* READING TEXT
For 7th it should be D because acetic acid has polarised O-H bond and it being in non polar solvent ( benzene ) interacts with other molecule of acetic acid and forms H bonding and thus dimerisation happens

@Shwetanshu_2018 all the Q are multi correct answers are
1.ABD
6.ABC
7.ABD
10.AD

For question 10 i saw correct statement(s) and for others i say correct statement so did not check for other option :sweat_smile: My bad !

Okay just tell in which all options you are facing problem

@Shwetanshu_2018 I'm too weak in chemistry :pensive: .Can you plz explain all the options.

Okay so
Q7
Option A ) When water is in liquid state then it has intermolecular H bonding in it and hence bonds are stronger , molecules are closer but in solid state (ice) there is no H bonding and hence lesser attraction resulting in decrease in density and hence ice floats

Option B ) I’m a bit skeptical about it because using the term solvation of ion would be more appropriate as compared to H bonding but still , due to lesser hinderance in primary amine there is more stabilisation of the ion formed when N donate it’s electron pair . And thus the resulting ion is more stable and thus primary amine > tertiary amine in basic strength

  1. Option C
    Formic acid is more acidic than acetic acid because in acetic acid CH3 is there which destabilises the negative charge on it’s conjugate base and hence is less stable and thus weaker acid .

* EXTRACTED MATERIAL
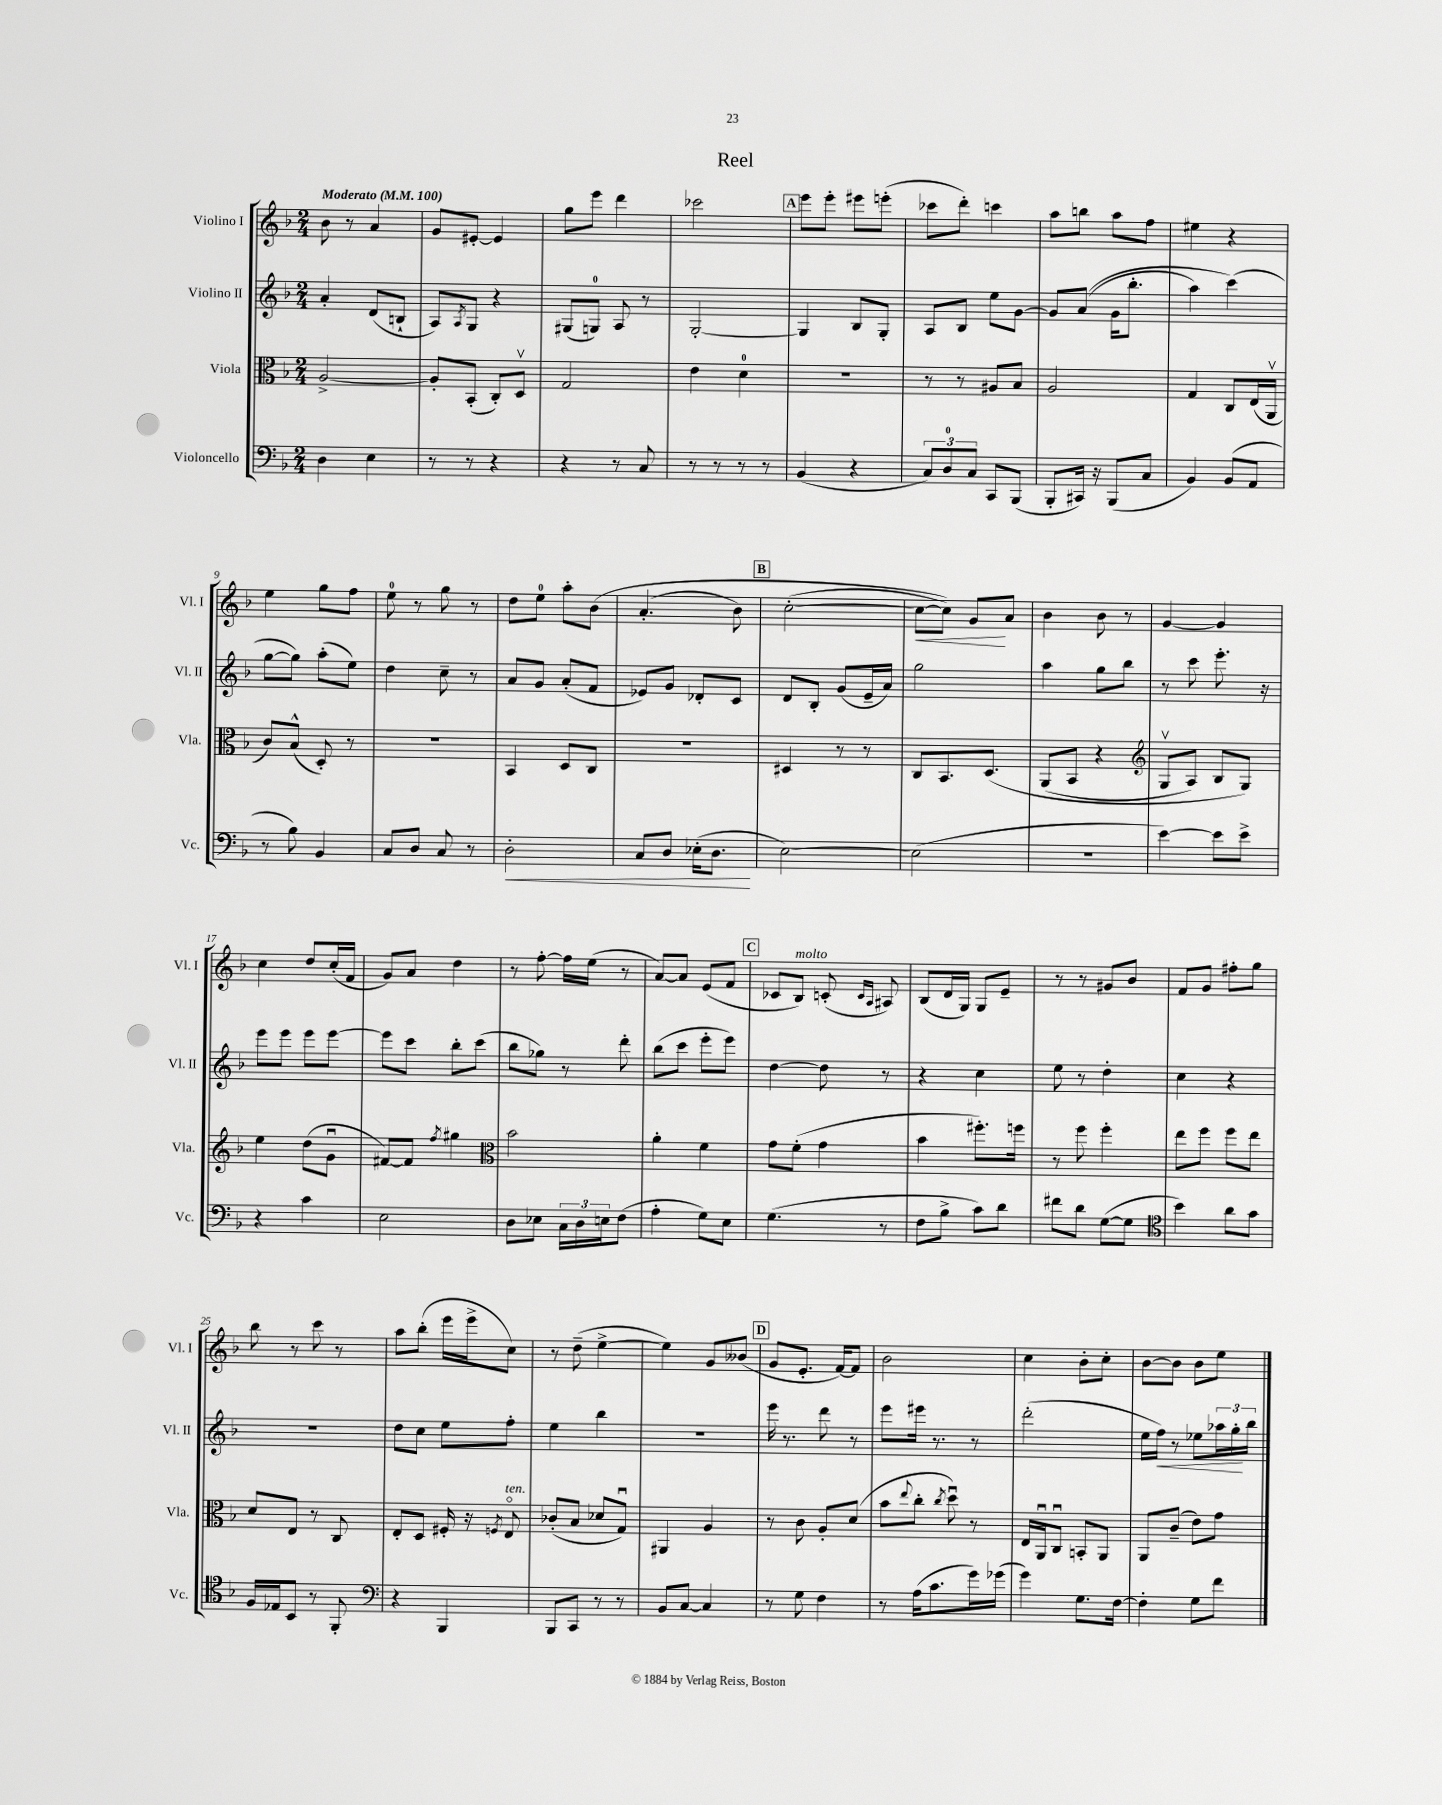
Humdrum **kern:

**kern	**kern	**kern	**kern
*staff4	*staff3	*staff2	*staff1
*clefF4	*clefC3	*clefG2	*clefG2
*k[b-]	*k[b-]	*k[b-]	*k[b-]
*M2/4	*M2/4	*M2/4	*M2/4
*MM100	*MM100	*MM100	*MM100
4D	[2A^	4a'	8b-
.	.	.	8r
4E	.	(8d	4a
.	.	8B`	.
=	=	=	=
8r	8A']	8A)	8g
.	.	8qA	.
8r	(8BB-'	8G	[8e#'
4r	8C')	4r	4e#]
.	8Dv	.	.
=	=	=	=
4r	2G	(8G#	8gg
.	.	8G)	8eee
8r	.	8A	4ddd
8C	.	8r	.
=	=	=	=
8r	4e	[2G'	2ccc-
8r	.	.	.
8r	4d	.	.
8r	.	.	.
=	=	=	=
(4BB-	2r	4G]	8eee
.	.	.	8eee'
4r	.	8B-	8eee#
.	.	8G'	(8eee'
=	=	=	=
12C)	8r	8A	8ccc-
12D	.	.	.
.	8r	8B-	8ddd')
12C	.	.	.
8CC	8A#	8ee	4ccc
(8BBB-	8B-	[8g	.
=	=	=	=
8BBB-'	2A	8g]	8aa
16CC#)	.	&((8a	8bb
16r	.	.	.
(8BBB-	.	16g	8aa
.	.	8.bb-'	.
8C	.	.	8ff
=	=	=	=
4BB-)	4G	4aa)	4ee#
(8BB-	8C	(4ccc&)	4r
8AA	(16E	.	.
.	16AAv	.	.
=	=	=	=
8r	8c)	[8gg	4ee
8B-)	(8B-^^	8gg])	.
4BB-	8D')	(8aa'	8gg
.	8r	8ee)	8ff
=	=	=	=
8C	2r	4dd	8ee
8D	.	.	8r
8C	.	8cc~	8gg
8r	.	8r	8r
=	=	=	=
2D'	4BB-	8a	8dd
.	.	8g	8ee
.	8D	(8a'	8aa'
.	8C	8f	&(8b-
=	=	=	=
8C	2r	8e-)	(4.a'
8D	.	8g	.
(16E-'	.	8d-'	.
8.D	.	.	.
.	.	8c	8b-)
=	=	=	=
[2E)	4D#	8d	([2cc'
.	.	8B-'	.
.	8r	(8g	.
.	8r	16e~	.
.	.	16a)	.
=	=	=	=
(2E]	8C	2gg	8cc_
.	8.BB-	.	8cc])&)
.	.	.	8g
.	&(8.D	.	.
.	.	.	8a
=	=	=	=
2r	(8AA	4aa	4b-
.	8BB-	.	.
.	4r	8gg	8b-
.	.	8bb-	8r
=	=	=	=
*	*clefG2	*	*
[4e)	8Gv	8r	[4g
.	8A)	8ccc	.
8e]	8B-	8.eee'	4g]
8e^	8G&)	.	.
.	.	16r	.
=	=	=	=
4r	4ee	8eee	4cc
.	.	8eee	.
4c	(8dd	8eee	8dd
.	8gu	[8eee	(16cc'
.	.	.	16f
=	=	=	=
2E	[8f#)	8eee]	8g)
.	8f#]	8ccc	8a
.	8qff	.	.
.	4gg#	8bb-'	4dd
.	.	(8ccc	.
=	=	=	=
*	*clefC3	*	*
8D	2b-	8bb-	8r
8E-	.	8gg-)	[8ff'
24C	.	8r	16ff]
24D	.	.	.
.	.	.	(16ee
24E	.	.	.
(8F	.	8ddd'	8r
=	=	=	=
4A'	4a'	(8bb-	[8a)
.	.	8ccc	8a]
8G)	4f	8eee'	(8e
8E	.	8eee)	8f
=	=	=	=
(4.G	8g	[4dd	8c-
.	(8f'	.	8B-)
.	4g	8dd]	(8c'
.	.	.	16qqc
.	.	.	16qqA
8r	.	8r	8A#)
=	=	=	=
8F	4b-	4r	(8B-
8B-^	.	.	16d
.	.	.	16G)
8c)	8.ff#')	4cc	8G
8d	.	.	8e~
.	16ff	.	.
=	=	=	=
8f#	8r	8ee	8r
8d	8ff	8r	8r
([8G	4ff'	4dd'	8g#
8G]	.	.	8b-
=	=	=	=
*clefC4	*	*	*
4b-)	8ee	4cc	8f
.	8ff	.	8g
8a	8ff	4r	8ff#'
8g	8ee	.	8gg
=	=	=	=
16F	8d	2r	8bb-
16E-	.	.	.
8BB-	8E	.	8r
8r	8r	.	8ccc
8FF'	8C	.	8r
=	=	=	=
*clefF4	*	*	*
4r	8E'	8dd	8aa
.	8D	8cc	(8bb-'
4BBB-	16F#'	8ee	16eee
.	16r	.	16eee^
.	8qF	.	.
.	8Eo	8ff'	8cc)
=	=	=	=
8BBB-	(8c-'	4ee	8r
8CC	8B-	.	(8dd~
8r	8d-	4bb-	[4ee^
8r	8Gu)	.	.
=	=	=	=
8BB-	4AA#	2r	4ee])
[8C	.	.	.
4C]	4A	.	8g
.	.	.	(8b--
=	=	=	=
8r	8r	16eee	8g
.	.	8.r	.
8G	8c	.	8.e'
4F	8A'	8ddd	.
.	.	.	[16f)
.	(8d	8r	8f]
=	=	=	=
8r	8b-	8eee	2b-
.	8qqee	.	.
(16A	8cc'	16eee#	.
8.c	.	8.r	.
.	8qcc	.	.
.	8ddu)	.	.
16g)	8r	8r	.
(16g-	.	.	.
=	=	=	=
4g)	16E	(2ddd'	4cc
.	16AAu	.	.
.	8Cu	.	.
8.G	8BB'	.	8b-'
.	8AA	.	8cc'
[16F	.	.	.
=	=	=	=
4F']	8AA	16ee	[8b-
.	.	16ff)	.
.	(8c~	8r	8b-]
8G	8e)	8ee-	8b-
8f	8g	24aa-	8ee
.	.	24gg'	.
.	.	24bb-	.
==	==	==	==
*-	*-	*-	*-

* TASK REQUIREMENTS
In the chemistry thread, rewrite the paragraph that begins "For 7th it should be D" as a short bulleted list that keeps its main facts. You can complete this without the records.

* SOLUTION
- The answer to question 7 is D.
- Acetic acid has a polarized O-H bond.
- In a nonpolar solvent (benzene), it forms hydrogen bonds with another acetic acid molecule.
- As a result, dimerization occurs.